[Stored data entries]
* * * * * * * * *

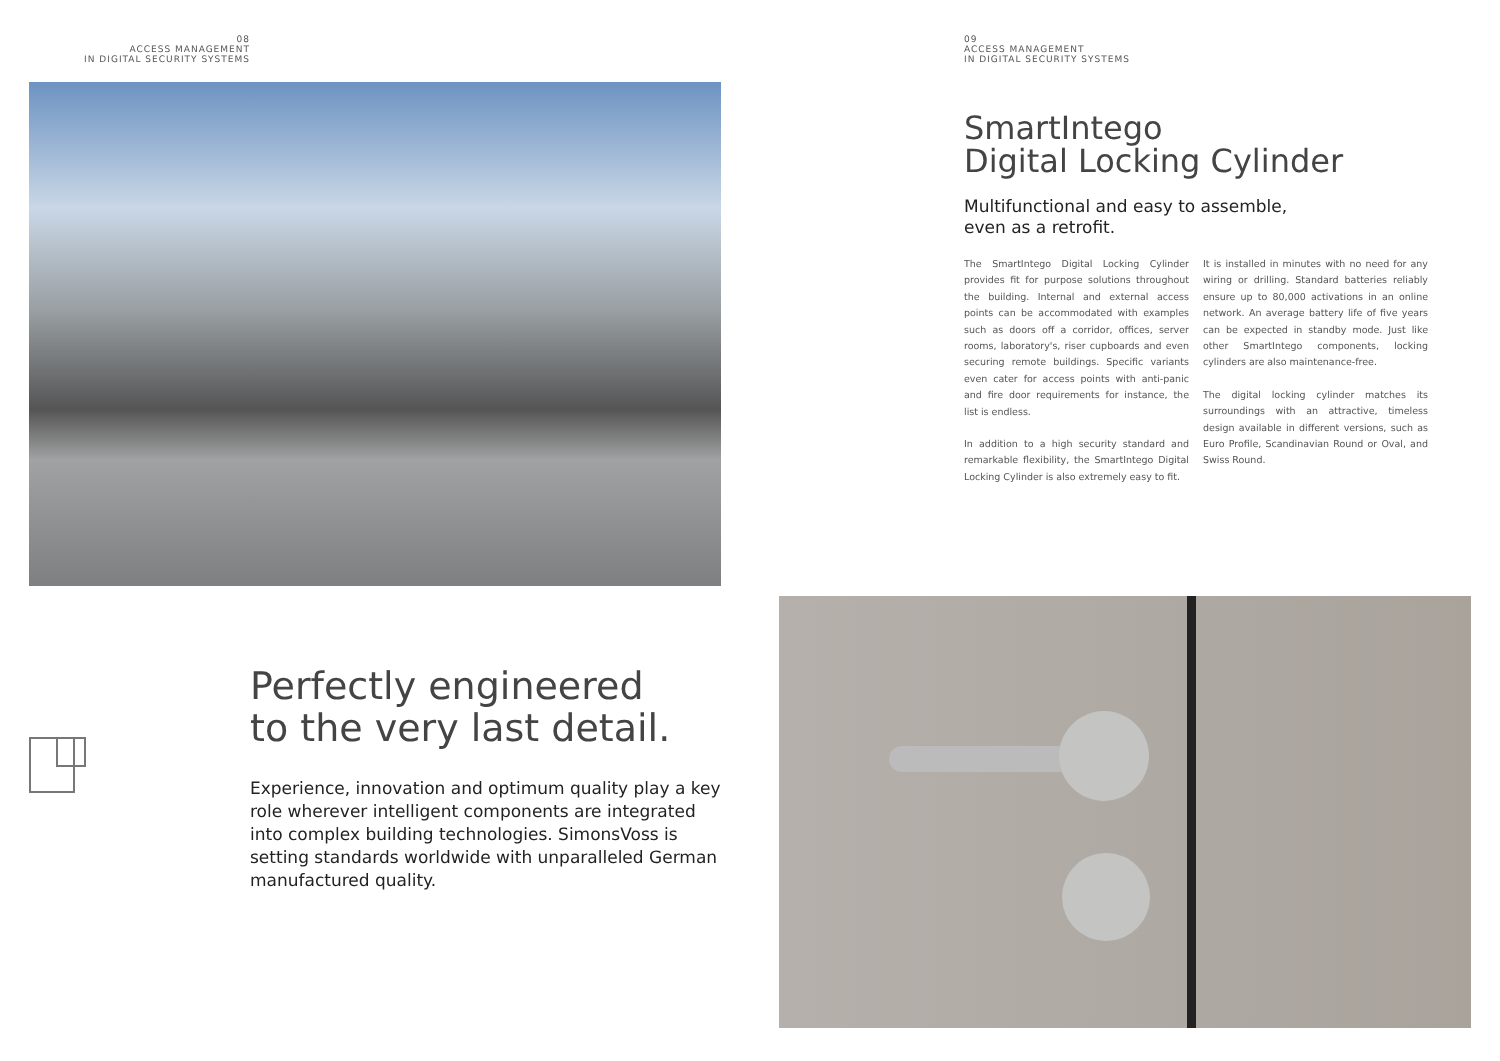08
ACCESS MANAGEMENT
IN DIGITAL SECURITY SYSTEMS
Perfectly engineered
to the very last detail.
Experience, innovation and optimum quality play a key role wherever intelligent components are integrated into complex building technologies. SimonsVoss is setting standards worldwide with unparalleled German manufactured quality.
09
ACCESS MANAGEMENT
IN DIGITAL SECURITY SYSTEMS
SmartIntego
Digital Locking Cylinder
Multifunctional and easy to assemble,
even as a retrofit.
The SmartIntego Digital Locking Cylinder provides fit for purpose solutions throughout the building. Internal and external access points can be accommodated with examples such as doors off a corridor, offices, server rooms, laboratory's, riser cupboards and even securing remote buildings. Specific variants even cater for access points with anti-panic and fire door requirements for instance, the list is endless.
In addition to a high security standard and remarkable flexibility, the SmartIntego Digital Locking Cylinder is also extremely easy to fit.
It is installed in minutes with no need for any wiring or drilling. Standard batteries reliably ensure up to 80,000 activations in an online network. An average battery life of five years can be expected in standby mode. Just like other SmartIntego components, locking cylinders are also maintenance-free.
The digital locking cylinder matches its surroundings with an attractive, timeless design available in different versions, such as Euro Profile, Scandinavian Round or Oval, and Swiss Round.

* * * * * * * * *

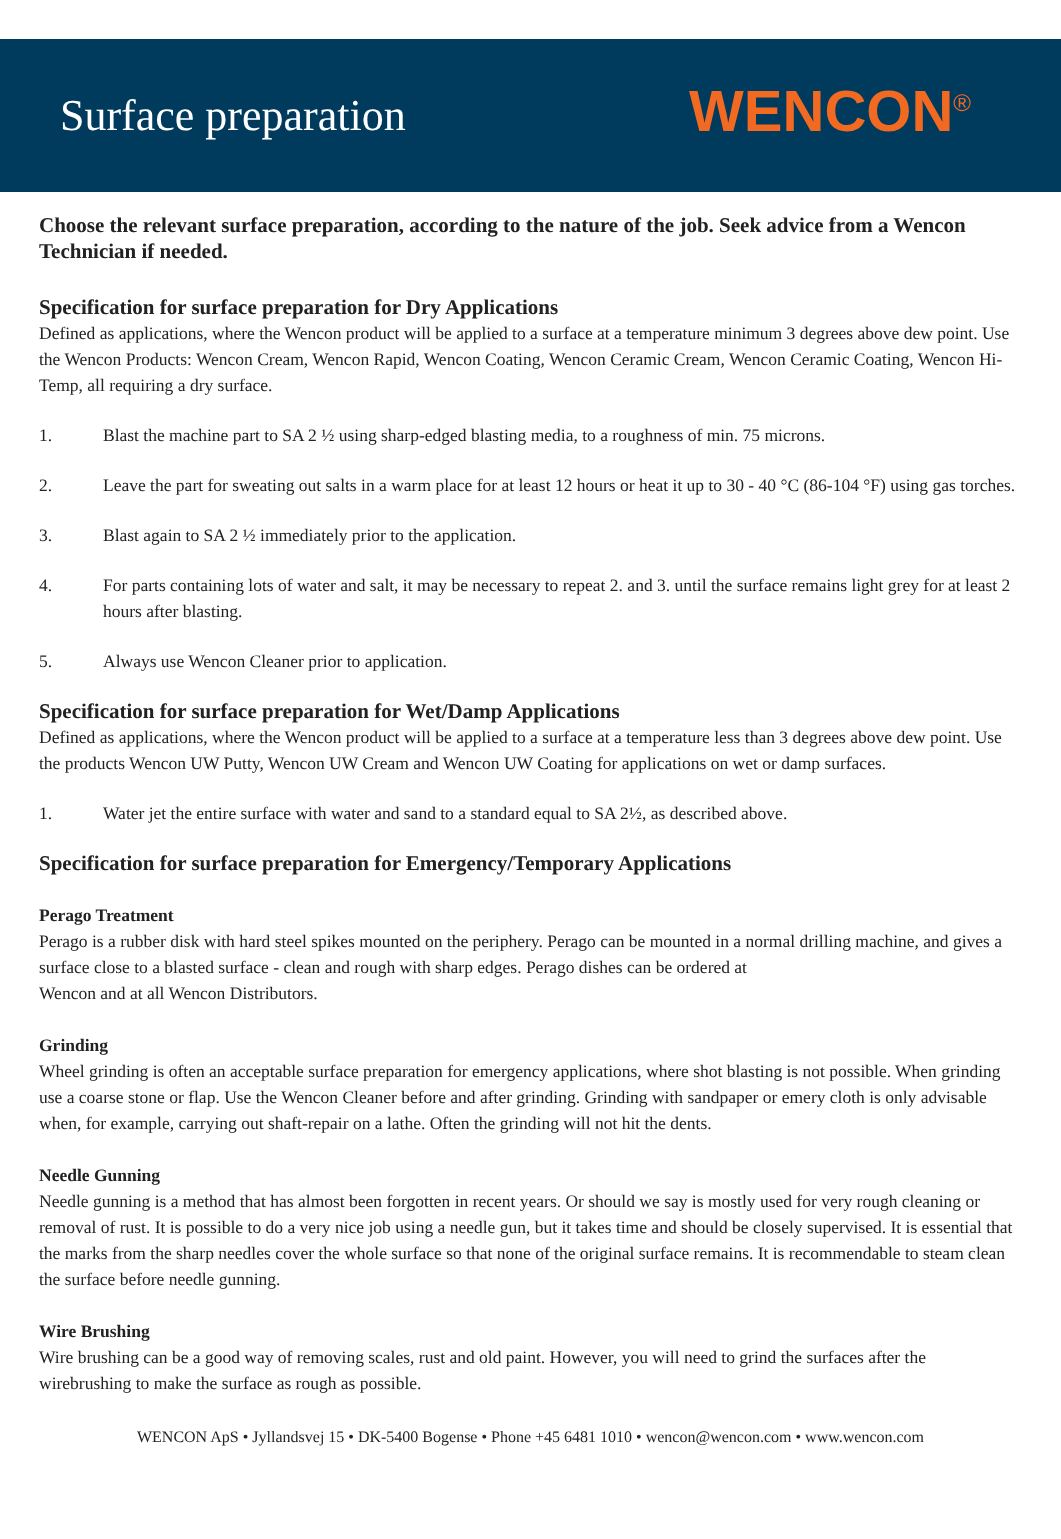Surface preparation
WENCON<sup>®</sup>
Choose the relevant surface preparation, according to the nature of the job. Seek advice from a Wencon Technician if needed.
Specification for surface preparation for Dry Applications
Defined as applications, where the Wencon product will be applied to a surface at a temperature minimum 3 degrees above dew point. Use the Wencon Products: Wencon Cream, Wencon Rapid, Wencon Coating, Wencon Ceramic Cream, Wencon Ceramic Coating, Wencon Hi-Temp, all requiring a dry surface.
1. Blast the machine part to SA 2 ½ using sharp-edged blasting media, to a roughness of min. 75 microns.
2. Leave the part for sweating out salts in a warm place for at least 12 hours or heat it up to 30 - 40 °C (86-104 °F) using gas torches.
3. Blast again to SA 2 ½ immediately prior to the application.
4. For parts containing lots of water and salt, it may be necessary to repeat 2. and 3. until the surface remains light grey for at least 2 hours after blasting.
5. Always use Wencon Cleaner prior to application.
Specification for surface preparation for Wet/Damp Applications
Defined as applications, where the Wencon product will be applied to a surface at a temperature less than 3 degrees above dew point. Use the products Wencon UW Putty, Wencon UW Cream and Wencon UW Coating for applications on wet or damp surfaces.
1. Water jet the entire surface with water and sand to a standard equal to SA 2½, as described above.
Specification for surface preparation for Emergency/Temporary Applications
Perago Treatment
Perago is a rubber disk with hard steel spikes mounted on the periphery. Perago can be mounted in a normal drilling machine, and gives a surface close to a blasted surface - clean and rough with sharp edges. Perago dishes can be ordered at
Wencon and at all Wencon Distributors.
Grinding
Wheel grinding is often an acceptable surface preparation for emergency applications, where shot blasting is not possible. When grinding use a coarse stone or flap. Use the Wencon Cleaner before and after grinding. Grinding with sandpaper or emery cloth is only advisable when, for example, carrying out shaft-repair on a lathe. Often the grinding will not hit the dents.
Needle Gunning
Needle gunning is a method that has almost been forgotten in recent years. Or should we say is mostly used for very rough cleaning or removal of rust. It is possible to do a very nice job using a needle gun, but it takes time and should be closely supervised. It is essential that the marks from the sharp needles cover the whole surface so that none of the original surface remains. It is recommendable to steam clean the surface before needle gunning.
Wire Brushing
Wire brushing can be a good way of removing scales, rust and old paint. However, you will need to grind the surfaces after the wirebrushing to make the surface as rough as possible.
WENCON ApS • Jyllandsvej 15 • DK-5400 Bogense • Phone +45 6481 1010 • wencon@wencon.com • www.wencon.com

* * * * * * * * *

PROBLEM STATEMENT: If the string "blasting" appears in a line of the entries, report the line.

YOUR RESPONSE:
1. Blast the machine part to SA 2 ½ using sharp-edged blasting media, to a roughness of min. 75 microns.
4. For parts containing lots of water and salt, it may be necessary to repeat 2. and 3. until the surface remains light grey for at least 2 hours after blasting.
Wheel grinding is often an acceptable surface preparation for emergency applications, where shot blasting is not possible. When grinding use a coarse stone or flap. Use the Wencon Cleaner before and after grinding. Grinding with sandpaper or emery cloth is only advisable when, for example, carrying out shaft-repair on a lathe. Often the grinding will not hit the dents.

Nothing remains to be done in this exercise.